I'll synthesize findings:

  • "This codebase uses X pattern for error handling"
  • "Tests follow Y approach with Z testing library"
  • "Configuration is managed via [environment variables / config files / remote config]"

Adaptive: If the codebase has unique patterns (custom decorators, specific architectural patterns like CQRS or event sourcing), I'll highlight those.

Step 4: Optional Summary Document

Now you've seen the architecture, key layers, and conventions. Would you like me to generate a codebase summary document for future reference?

If yes, I'll create CODEBASE_OVERVIEW.md in the project root with:

Contents:

  • Architecture overview (entry points, main modules, organization)
  • Key modules and their responsibilities
  • Important patterns and conventions
  • Common workflows (how a request flows through the system)
  • Testing approach and where to find examples
  • Configuration and environment setup

Freshness marker:

  • Date generated: [today's date]
  • Index used: [index name]
  • Index last updated: [from index_stats]

Why this helps: Future you (or future teammates) can read the overview without re-exploring. The freshness marker tells you when to regenerate if the codebase evolves significantly.

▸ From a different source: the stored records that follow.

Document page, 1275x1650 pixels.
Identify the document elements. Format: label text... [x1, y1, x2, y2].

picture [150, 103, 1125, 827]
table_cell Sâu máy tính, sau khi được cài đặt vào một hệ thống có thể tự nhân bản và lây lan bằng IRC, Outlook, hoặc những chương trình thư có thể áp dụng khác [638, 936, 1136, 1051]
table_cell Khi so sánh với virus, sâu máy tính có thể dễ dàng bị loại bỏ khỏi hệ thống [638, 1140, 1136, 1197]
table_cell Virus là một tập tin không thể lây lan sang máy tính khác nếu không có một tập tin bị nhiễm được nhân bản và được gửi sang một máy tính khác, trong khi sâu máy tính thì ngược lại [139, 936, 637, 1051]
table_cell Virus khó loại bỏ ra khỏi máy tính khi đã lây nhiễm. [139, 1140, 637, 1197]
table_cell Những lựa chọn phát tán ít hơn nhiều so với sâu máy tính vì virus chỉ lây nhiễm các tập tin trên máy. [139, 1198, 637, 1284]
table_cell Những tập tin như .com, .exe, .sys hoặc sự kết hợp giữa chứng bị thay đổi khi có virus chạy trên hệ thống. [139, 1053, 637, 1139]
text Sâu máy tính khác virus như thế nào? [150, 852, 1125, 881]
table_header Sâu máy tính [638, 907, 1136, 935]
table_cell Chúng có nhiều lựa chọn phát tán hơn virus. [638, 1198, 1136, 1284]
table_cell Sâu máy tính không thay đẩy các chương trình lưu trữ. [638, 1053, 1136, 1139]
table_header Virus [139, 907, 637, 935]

If no: That's fine. You now have a mental model of the codebase from our exploration. You can always run this workflow again later.

Tips for Success

During exploration:

  • I present synthesized summaries, not raw search results. If you want to see specific code, ask me to show it.
  • At each step, you can redirect me: "Skip the data layer, show me the authentication flow instead."
  • I adapt based on what I find. If a search returns no results, I'll try a different angle.

After onboarding:

  • Use CocoSearch for intent-based discovery: "find rate limiting logic", "locate webhook handlers"
  • Use grep/rg for exact identifiers you now know: rg "processPayment"
  • Use your IDE for navigation once you know where things are

Keeping fresh:

  • Reindex after major refactorings: index_codebase(path)
  • Check staleness: index_stats() shows last update date
  • Regenerate CODEBASE_OVERVIEW.md quarterly or after big changes

For installation instructions, see skills/README.md.